Exercises:
a) In two sentences, summarize the blog post on simulating correlated random walks for the S&P 500.
b) Show each line of the listing that contains the string "instances".

Simulating Correlated Random Walks for the S&P 500

Previously I showed how to simulate correlated random walks using copulas on my blog, MKTSTK.com.

I was really thinking about the application to pairs trading back then, because one of the limitations of that implementation was that the method could only simulate two random variables at a time. If you wanted to do some large universe like the S&P 500 you had to do everything pairwise, and then you weren't really capturing any higher dimension relationships within the market.

The solution I found in another, more intuitive model, is the KernelDesnityEstimator (KDE). This method allows for simulation of an arbitrary number of random variables, such as 500. This makes it much more flexible for simulation of trading strategies and modeling market risk.

Outline of notebook:

  1. get sp500 data
  2. train kde with data
  3. simulate a years worth of data
  4. compare correlation matrices
    • heatmaps
    • correlation filtered graphs

Est time to run: < 5 mins

To begin, let's fire up a client in our data center. Remember to substitute your api key in the code below.

Don't have a key yet? Get your api key here

In [1]:
from slicematrixIO import SliceMatrix

sm = SliceMatrix(api_key)

Next let's import some useful packages...

In [2]:
import pandas as pd
from pandas_datareader import data as web
import datetime as dt
import numpy as np

I want to look in particular at the last year's worth of price data. I'm going to download the list of symbols for the S&P 500 from Quandl. Its cool we can do this directly from Amazon's S3 using pandas:

In [3]:
start = dt.datetime(2016, 3, 15)
end = dt.datetime(2017, 3, 15)

data = pd.read_csv("https://s3.amazonaws.com/static.quandl.com/tickers/SP500.csv")

Then we can download the daily price data from Yahoo. Since its so many symbols (and some are going to fail because the symbol list is a few months stale) we'll print out successes and failures...

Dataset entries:
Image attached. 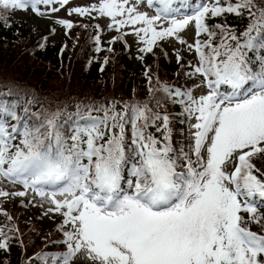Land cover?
I'll use <instances>...</instances> for the list:
<instances>
[{"label": "snow or ice", "instance_id": "snow-or-ice-1", "mask_svg": "<svg viewBox=\"0 0 264 264\" xmlns=\"http://www.w3.org/2000/svg\"><path fill=\"white\" fill-rule=\"evenodd\" d=\"M54 2L68 0H0V22L10 26L11 12L29 8L43 16L39 6ZM144 2L98 0L68 11L108 17L118 33L130 26L140 53L169 39L184 45L195 62L180 64L187 70L179 74L191 85L161 81L146 67L144 100L75 101L69 111L49 108L18 82L0 84V178L22 186L0 187V197L31 192L28 204L38 197L45 215L61 217V239L50 243L63 250H42L22 264H75L77 257L89 264H264V171L256 163L264 166V0H146L153 15L139 10ZM226 14L247 17L246 26L238 31ZM217 17L223 22L209 23ZM56 22L73 27L68 19ZM189 26L191 43L182 35ZM177 119L188 128L174 142ZM18 231L0 225V249Z\"/></svg>", "mask_w": 264, "mask_h": 264}, {"label": "trees", "instance_id": "trees-1", "mask_svg": "<svg viewBox=\"0 0 264 264\" xmlns=\"http://www.w3.org/2000/svg\"><path fill=\"white\" fill-rule=\"evenodd\" d=\"M226 17V22L235 25L238 31L247 24V17L240 18L234 14H226ZM9 21L10 26L7 27L0 22V84L5 81L18 82L20 88L35 90L43 103L52 109L67 105L69 111H74L75 101H101L107 104L113 100H144L148 88L144 75L146 67L149 74L156 73L161 81L179 87L186 79L179 73L187 70L181 69L180 64L192 60V56L183 54L181 61L177 63L176 53L169 59L168 54L165 56L161 50L156 52L155 48V55L128 50L121 41L110 52L109 47L100 44L101 51L96 52L94 37L98 30L93 25L83 27V24L73 23L72 37L65 38L61 43H53L48 39L45 41L43 33H35L28 21L14 18L12 12ZM212 22L223 21L217 17L209 21ZM39 43H44L45 46L40 48ZM141 55L144 57L143 61L139 59ZM104 56H108L106 64L103 62ZM0 91L3 89L0 88ZM164 107L171 113L180 112L179 105L165 103ZM173 128L175 142L181 139L178 130H186L187 127L177 119ZM256 163L264 171V166L258 161ZM8 202L6 207L1 208L11 215L12 220L6 221L1 213L0 225H14L19 231L15 235L10 233L12 239L7 250L0 249V264H22L27 257L42 250H63V245L50 243L61 239V233L56 230V225L60 222L51 221L52 218L49 220L43 212L29 211L20 201ZM259 210L264 213V207ZM249 227L259 231V226L254 223H250ZM19 241H23V248ZM36 264L40 262L36 261Z\"/></svg>", "mask_w": 264, "mask_h": 264}, {"label": "rangeland", "instance_id": "rangeland-1", "mask_svg": "<svg viewBox=\"0 0 264 264\" xmlns=\"http://www.w3.org/2000/svg\"><path fill=\"white\" fill-rule=\"evenodd\" d=\"M130 3H135V0H129ZM93 3H98V0H68V3L61 6L58 3H53L50 6H45L41 4L39 7L41 8L42 11H45L46 14L43 16L36 15L34 12L31 11V9L27 10H15L12 12V15L16 19H24L28 21V24L31 26V28L34 29L35 33H43L47 39L50 42L53 43H61L65 38H71L72 37V29H65L62 25L58 24L56 21L57 19H68L71 20L73 23L76 24H83V25H89V27L99 25V35H100V43H102L106 47H111V48H116L117 42H123L127 49L130 50H137L140 47V44L135 37V35L129 30L130 26H124L121 28L120 33H123V40H116L112 41L111 38L113 36H117L118 33L115 28H108V24L110 23V18L108 17H103L99 16L96 14V12H91V14H86L84 16H80L76 13H69L70 8H75V7H85L89 6ZM47 7H56L58 9L57 12L52 13L47 11ZM139 10L145 11L150 15L155 14V8H149L147 6L146 0L144 3H142L139 6ZM52 29H55L53 32ZM182 35L188 42H192L194 40V28L192 26H189L187 30L182 32ZM95 42V41H94ZM160 47H154L156 49V52H159L161 49L163 50L164 53H167L168 56L170 57L169 59L172 58L171 55L176 53V50H179L180 55L185 54V56H192V61L195 62V56L192 52H189L187 48L184 45H181L174 39H169L168 41H162L160 42ZM153 48V50H154ZM161 50V51H162ZM184 56V55H183ZM193 83L192 80L185 79L181 86L185 85H191ZM202 89H197L195 90V94H200ZM185 126L188 128V126L185 124ZM187 129L185 130L186 134ZM0 187L6 189L9 192L13 191H19L22 190V186L19 184L13 185L10 184L7 180H4L0 178ZM29 199H32V194L29 192L28 195L25 197H9L8 199H5L3 197H0V208L3 206H7L9 204L8 201L13 200V201H21L23 200L25 204H28ZM39 200L38 197L33 199L32 204H28V210L31 211L33 210L34 213L38 212H43L45 209H42L37 201ZM6 204V205H4ZM48 205L45 204V208H47ZM1 216V215H0ZM46 218H52L54 219L59 218V221L61 220V217L59 214L56 213H49L46 215ZM57 221V222H59ZM75 264H89L88 260L86 258L82 257H77Z\"/></svg>", "mask_w": 264, "mask_h": 264}]
</instances>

Results of the exercise:
a) The blog post explains that an earlier copula-based method for simulating correlated random walks could handle only two random variables at a time, so a large universe like the S&P 500 had to be treated pairwise without capturing higher-dimension relationships in the market. It presents the KDE as a more flexible approach that can simulate an arbitrary number of variables, and it outlines a notebook that gets S&P 500 data, trains the KDE, simulates a year's worth of data, and compares correlation matrices.

b)
I'll use <instances>...</instances> for the list:
<instances>
</instances>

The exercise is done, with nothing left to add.